[Aim of the task] Exactly repeat all the records below, omitting the images they hold.

[Exercise data]
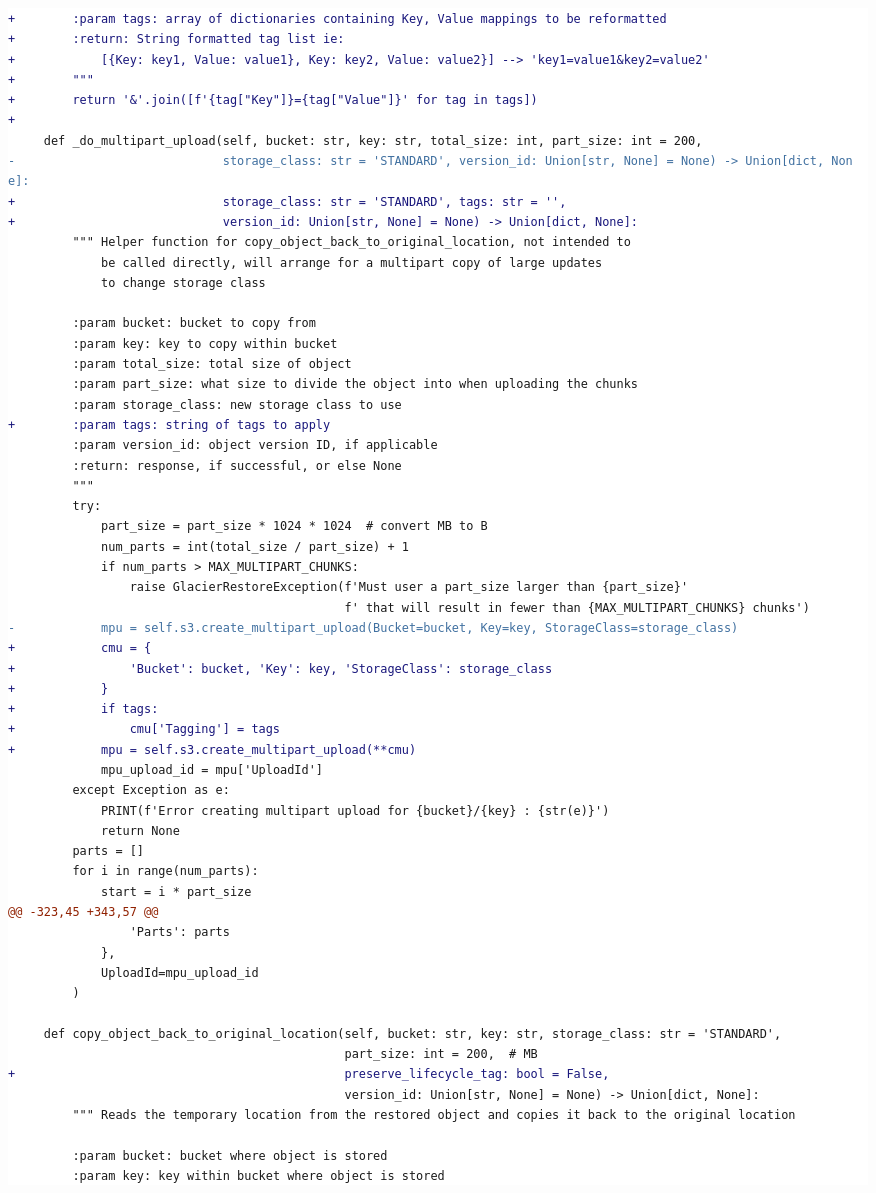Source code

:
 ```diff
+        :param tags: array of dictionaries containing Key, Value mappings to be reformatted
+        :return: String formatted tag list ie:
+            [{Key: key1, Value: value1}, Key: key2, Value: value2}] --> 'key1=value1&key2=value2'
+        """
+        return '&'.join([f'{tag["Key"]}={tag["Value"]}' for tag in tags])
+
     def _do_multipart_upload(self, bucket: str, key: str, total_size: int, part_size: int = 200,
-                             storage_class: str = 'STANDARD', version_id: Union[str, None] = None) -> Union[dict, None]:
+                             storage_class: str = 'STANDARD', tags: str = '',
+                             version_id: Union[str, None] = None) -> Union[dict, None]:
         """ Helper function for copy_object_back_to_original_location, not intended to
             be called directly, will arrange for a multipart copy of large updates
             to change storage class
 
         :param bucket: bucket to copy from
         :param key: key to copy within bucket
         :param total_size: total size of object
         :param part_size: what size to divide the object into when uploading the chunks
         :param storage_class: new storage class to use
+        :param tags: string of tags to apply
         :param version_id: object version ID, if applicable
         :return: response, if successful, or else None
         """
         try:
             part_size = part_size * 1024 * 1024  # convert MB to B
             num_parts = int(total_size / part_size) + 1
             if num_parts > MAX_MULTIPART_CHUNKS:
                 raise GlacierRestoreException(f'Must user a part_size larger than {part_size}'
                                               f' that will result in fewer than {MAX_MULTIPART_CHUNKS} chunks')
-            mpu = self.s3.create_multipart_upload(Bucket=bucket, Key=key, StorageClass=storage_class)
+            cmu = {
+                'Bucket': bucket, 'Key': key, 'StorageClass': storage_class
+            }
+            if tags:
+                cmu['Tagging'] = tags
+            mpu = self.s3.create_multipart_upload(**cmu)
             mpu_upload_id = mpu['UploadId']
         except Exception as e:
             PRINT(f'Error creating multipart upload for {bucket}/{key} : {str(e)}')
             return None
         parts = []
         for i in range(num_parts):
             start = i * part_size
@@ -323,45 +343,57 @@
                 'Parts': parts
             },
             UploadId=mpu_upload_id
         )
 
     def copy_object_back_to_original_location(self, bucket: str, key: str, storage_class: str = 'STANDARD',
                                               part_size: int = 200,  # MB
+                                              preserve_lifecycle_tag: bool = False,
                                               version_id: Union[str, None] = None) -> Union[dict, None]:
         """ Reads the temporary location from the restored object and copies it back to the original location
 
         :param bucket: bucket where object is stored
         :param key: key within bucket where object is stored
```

[Your response]
Source code

:
 ```diff
+        :param tags: array of dictionaries containing Key, Value mappings to be reformatted
+        :return: String formatted tag list ie:
+            [{Key: key1, Value: value1}, Key: key2, Value: value2}] --> 'key1=value1&key2=value2'
+        """
+        return '&'.join([f'{tag["Key"]}={tag["Value"]}' for tag in tags])
+
     def _do_multipart_upload(self, bucket: str, key: str, total_size: int, part_size: int = 200,
-                             storage_class: str = 'STANDARD', version_id: Union[str, None] = None) -> Union[dict, None]:
+                             storage_class: str = 'STANDARD', tags: str = '',
+                             version_id: Union[str, None] = None) -> Union[dict, None]:
         """ Helper function for copy_object_back_to_original_location, not intended to
             be called directly, will arrange for a multipart copy of large updates
             to change storage class
 
         :param bucket: bucket to copy from
         :param key: key to copy within bucket
         :param total_size: total size of object
         :param part_size: what size to divide the object into when uploading the chunks
         :param storage_class: new storage class to use
+        :param tags: string of tags to apply
         :param version_id: object version ID, if applicable
         :return: response, if successful, or else None
         """
         try:
             part_size = part_size * 1024 * 1024  # convert MB to B
             num_parts = int(total_size / part_size) + 1
             if num_parts > MAX_MULTIPART_CHUNKS:
                 raise GlacierRestoreException(f'Must user a part_size larger than {part_size}'
                                               f' that will result in fewer than {MAX_MULTIPART_CHUNKS} chunks')
-            mpu = self.s3.create_multipart_upload(Bucket=bucket, Key=key, StorageClass=storage_class)
+            cmu = {
+                'Bucket': bucket, 'Key': key, 'StorageClass': storage_class
+            }
+            if tags:
+                cmu['Tagging'] = tags
+            mpu = self.s3.create_multipart_upload(**cmu)
             mpu_upload_id = mpu['UploadId']
         except Exception as e:
             PRINT(f'Error creating multipart upload for {bucket}/{key} : {str(e)}')
             return None
         parts = []
         for i in range(num_parts):
             start = i * part_size
@@ -323,45 +343,57 @@
                 'Parts': parts
             },
             UploadId=mpu_upload_id
         )
 
     def copy_object_back_to_original_location(self, bucket: str, key: str, storage_class: str = 'STANDARD',
                                               part_size: int = 200,  # MB
+                                              preserve_lifecycle_tag: bool = False,
                                               version_id: Union[str, None] = None) -> Union[dict, None]:
         """ Reads the temporary location from the restored object and copies it back to the original location
 
         :param bucket: bucket where object is stored
         :param key: key within bucket where object is stored
```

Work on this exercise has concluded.